K. Section 206(1) of the Advisers Act prohibits an investment adviser from employing any device, scheme or artifice to defraud any client or prospective client. Section 206(2) prohibits an investment adviser from engaging in any transaction, practice, or course of business which operates as a fraud or deceit upon any client or prospective client.
L. To establish a violation under Sections 206(1) and 206(2) it must be demonstrated that misstatements or omissions were material. SEC v. Capital Gains Research Bureau, Inc., 375 U.S. 180, 200 (1963). A fact is considered material if there is a substantial likelihood that a reasonable investor would consider it important. Basic Inc. v. Levinson, 485 U.S. 224, 233 (1988). An investment adviser has a duty to disclose to its clients all material information which might incline an investment adviser to render advice which is not disinterested. SEC v. Capital Gains Research Bureau, Inc., 375 U.S. at 191-92.
M. During the relevant period, G.Pittsford caused and willfully aided and abetted Pittsford's violations of Sections 206(1) and 206(2) of the Advisers Act by knowingly providing assistance to Pittsford's conduct as alleged in paragraphs III. H. and III. I. above.
N. During the relevant period, G.Pittsford willfully violated Section 207 of the Advisers Act by falsely certifying on Pittsford's Forms ADV-S that no amendment to its Form ADV was necessary when it was, as alleged in paragraph III. J. above.
In view of the foregoing, the Commission deems it appropriate and in the public interest to impose the sanctions set forth in the Offer of Settlement submitted by G.Pittsford.

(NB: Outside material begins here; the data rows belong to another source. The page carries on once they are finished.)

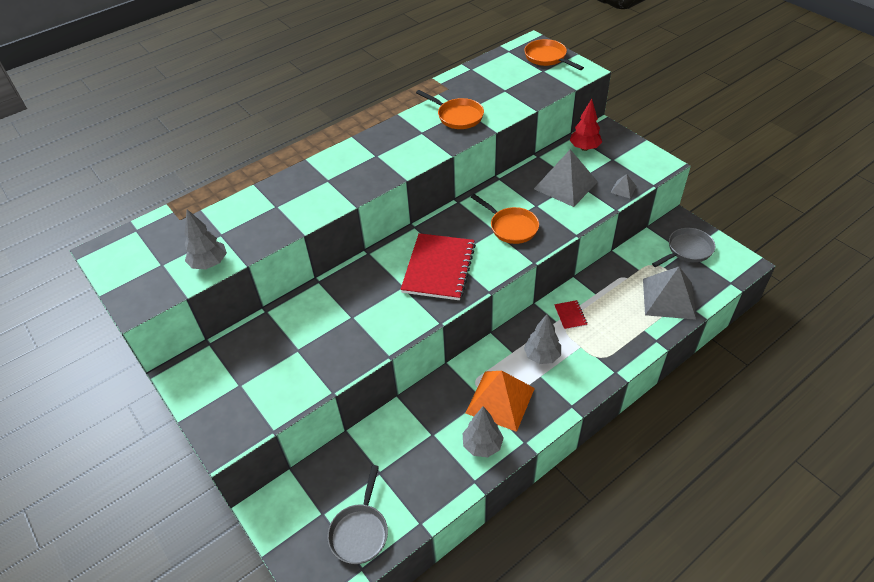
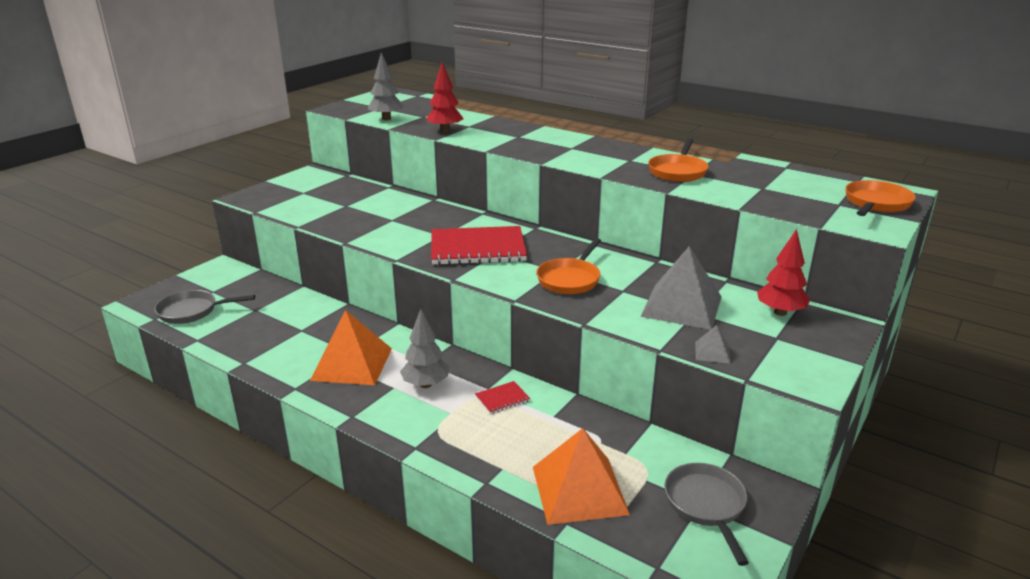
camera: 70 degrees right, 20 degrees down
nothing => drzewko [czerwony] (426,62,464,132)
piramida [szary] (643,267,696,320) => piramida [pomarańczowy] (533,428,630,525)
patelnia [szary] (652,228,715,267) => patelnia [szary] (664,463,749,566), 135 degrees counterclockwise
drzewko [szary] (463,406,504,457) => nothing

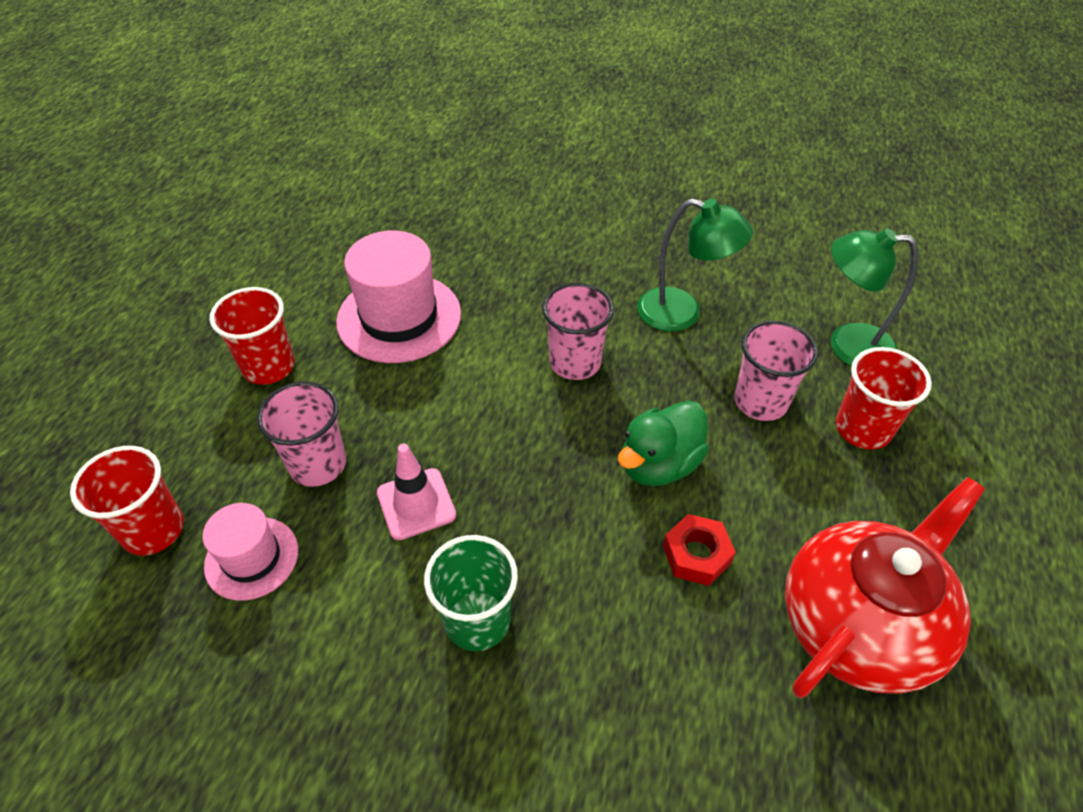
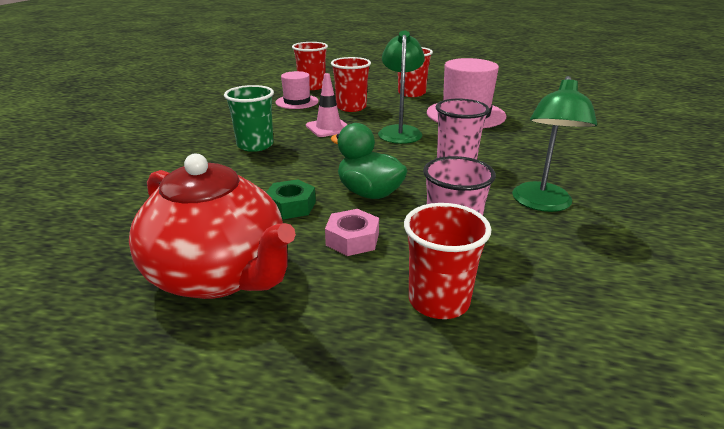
camera: 85 degrees right, 20 degrees down
nakrętka [czerwony] (663,514,736,586) => nakrętka [zielony] (266,179,316,219)
nothing => nakrętka [różowy] (325,209,379,256)
szklanka [różowy] (257,381,346,487) => szklanka [czerwony] (331,57,371,112)
lampka [zielony] (831,228,918,367) => lampka [zielony] (378,31,425,144), shifted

Accordingly, IT IS HEREBY ORDERED that:
By the Commission.
A. Pursuant to Section 203(k) of the Advisers Act, G.Pittsford cease and desist from committing or causing any violations and any future violations of Sections 206(1), 206(2), and 207 of the Advisers Act;
B. G.Pittsford shall be, and hereby is, censured;
C. G.Pittsford shall be, and hereby is, barred from association with any investment adviser with the right to reapply for association after one year from the date of this Order to the Commission or appropriate self-regulatory organization; and
D. G.Pittsford shall, within thirty days of the date of this Order, pay a civil money penalty in the amount of $5,000 to the United States Treasury. Such payments shall be: (A) made by United States postal money order, certified check, bank cashier's check or bank money order; (B) made payable to the U.S. Securities and Exchange Commission; (C) sent by certified mail to the Comptroller, U.S. Securities and Exchange Commission, Operations Center, 6432 General Green Way, Stop 0-3, Alexandria, Virginia 22312; and (D) submitted under cover letter which identifies G.Pittsford as the Respondent in this proceeding, the file number of this proceeding and the Commission's case number, a copy of which cover letter and money order or check shall be sent to Mary E. Keefe, Regional Director, Securities and Exchange Commission, Midwest Regional Office, 500 W. Madison Street, Suite 1400, Chicago, Illinois, 60661.